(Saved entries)
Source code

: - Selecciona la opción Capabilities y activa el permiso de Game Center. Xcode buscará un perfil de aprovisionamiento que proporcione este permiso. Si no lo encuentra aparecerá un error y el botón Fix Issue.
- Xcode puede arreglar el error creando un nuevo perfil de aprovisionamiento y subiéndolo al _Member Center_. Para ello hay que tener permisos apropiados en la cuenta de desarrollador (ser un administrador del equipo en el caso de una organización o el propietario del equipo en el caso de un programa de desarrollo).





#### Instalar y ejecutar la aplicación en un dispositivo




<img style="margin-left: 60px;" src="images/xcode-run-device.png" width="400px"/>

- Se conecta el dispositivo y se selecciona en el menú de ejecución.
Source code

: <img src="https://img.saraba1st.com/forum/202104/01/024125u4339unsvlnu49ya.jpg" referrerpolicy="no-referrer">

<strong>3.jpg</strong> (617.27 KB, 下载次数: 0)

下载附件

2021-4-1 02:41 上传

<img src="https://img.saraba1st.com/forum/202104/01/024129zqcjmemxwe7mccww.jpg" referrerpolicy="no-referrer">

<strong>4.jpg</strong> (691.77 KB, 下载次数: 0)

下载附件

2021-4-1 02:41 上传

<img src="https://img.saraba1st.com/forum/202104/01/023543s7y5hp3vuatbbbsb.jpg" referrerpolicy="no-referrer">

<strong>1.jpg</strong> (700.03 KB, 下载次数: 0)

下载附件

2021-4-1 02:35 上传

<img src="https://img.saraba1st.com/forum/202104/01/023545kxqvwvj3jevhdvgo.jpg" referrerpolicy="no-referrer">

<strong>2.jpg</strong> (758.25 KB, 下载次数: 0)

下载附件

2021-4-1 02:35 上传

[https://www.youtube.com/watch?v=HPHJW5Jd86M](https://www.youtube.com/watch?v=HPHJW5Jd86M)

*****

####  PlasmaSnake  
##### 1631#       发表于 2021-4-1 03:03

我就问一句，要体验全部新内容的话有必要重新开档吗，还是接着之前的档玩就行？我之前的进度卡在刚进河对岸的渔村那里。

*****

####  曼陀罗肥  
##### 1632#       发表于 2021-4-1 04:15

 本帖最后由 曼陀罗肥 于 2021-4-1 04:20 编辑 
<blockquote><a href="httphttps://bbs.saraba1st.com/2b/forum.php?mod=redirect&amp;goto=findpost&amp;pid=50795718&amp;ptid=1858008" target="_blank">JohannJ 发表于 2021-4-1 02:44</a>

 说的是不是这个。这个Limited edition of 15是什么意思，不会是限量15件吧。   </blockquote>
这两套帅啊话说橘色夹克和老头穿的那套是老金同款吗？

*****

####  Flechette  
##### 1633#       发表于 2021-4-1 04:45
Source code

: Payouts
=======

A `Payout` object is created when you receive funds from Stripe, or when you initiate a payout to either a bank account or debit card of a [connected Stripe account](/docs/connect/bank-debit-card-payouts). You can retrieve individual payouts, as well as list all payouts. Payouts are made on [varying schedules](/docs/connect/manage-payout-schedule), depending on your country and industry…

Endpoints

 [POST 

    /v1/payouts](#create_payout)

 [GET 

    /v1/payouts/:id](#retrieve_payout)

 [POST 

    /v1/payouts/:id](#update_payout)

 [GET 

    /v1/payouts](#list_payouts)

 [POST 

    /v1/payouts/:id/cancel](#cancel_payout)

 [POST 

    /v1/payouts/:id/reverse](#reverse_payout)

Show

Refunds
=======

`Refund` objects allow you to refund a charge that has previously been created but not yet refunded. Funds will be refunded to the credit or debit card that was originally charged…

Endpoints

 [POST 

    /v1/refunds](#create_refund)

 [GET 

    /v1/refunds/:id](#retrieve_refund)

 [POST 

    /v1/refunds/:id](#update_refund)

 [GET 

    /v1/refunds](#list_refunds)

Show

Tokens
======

**WORK TO COMPLETE**
Locate each line in the material above that contains the string "strong", and reproduce every such line.

**WRITTEN ANSWER**
<strong>3.jpg</strong> (617.27 KB, 下载次数: 0)
<strong>4.jpg</strong> (691.77 KB, 下载次数: 0)
<strong>1.jpg</strong> (700.03 KB, 下载次数: 0)
<strong>2.jpg</strong> (758.25 KB, 下载次数: 0)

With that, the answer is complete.